The strength of an acid is determined by how far the reaction
$$
\ce{HA} \rightarrow \ce{H^+} + \ce{A^-}
$$
proceeds. One of the products will always be the same for all acids ($\ce{H+}$), so no influence there. The other product is the anion ($\ce{A-}$) and the basic question is: "How stable is that anion?", or equivalently, "how well can that anion stabilize its negative charge?"

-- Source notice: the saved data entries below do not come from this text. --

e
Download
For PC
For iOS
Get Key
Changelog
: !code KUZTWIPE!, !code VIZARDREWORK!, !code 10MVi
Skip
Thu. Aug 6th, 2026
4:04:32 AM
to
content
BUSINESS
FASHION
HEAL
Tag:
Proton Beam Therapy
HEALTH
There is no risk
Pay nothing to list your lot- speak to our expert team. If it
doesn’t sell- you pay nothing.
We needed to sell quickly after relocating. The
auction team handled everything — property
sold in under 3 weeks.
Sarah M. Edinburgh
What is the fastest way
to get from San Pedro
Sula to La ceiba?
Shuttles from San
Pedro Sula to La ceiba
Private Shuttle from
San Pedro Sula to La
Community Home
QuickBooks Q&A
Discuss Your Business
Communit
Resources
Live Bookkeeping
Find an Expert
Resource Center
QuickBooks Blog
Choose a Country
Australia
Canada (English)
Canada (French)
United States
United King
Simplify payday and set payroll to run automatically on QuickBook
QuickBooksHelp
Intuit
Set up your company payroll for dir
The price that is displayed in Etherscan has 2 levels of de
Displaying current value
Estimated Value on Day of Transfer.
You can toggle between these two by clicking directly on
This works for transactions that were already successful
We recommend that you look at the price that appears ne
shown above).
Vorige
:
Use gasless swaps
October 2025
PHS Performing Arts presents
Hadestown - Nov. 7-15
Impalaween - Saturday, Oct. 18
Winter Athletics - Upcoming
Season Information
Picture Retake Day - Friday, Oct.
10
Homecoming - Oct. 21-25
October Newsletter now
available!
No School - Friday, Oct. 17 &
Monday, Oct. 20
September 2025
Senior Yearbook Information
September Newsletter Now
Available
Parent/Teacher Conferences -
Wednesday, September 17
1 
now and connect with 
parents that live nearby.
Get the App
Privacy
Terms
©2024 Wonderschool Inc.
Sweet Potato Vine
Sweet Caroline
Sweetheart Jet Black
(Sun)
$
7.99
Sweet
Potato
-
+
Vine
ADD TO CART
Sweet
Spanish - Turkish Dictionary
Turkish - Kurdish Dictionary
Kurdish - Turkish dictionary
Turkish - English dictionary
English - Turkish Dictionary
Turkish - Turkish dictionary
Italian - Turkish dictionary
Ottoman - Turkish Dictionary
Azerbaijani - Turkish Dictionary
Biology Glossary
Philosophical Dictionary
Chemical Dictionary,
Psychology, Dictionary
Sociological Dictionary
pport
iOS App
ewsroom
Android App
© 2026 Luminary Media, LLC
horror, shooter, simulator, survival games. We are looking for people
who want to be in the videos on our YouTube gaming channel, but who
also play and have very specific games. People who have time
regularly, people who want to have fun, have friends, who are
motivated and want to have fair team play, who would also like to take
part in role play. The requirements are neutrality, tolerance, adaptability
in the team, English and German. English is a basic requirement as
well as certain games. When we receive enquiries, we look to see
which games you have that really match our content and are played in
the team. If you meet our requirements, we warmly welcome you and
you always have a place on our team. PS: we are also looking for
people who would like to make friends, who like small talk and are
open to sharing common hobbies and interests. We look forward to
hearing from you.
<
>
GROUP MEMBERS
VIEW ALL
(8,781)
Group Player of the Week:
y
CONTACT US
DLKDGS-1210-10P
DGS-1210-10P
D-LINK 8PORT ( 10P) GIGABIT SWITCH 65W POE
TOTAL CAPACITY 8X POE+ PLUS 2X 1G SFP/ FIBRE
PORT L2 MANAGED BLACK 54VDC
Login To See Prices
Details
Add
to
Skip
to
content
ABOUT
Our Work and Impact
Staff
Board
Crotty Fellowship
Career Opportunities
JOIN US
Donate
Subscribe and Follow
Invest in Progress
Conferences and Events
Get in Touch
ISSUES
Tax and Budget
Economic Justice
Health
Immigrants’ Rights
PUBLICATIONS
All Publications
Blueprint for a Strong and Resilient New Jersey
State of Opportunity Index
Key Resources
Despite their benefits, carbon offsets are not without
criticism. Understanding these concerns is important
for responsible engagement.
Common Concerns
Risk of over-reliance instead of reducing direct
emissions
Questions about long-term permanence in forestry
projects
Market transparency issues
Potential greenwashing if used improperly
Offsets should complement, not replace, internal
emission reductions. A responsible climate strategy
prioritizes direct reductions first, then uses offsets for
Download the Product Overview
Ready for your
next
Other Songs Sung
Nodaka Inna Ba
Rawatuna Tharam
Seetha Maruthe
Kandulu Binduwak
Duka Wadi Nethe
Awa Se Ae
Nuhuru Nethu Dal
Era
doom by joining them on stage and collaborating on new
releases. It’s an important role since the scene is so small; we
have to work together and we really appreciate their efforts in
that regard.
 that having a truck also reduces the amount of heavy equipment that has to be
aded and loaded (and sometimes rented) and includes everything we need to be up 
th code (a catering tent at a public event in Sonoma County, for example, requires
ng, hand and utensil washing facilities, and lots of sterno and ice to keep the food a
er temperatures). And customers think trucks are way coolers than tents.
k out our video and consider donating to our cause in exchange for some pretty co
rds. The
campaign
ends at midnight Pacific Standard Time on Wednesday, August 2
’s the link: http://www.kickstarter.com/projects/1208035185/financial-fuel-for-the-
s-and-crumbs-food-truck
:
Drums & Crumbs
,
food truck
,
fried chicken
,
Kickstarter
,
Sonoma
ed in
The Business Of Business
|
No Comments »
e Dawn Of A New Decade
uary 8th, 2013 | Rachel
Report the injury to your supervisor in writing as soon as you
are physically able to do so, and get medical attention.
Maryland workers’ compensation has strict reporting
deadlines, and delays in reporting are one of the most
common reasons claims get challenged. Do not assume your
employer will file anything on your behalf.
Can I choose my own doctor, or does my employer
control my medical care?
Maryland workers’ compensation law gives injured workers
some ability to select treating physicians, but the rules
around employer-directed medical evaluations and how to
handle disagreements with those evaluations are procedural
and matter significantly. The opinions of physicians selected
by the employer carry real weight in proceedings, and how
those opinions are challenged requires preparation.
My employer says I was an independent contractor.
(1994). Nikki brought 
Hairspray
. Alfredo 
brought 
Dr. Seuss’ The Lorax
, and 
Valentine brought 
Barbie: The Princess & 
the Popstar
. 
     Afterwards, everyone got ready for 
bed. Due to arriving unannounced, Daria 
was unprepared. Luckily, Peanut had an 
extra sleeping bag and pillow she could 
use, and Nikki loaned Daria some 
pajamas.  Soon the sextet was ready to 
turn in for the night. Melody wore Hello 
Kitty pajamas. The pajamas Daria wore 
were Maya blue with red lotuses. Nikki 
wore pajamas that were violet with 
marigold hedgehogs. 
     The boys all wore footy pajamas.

Many factors go into answering that question, the one under consideration in the rule alluded to in the question is: Are there atoms surrounding the central atom that can stabilize the charge effectively? Oxygen atoms bound only to the central atom (in the protonated form) are a prime example, because oxygen is a very electronegative element. (Another example not involving oxyanions/oxyacids is trifluoroacetic acid, which is more acidic than acetic acid.) The more such oxygens are in your acid, the stronger it will be - $\ce{H2SO3}$ is weaker than $\ce{H2SO4}$.
Jan commented on the question that double bonds between the central atom and oxygens only exist in the first row of main group elements (i.e. $\ce{C},\ce{N}$). This is true, however, the rather basic rule cited in the question does not go into this level of detail and simply assumes that the outdated picture of double bonds in say, $\ce{ClO4-}$, is correct.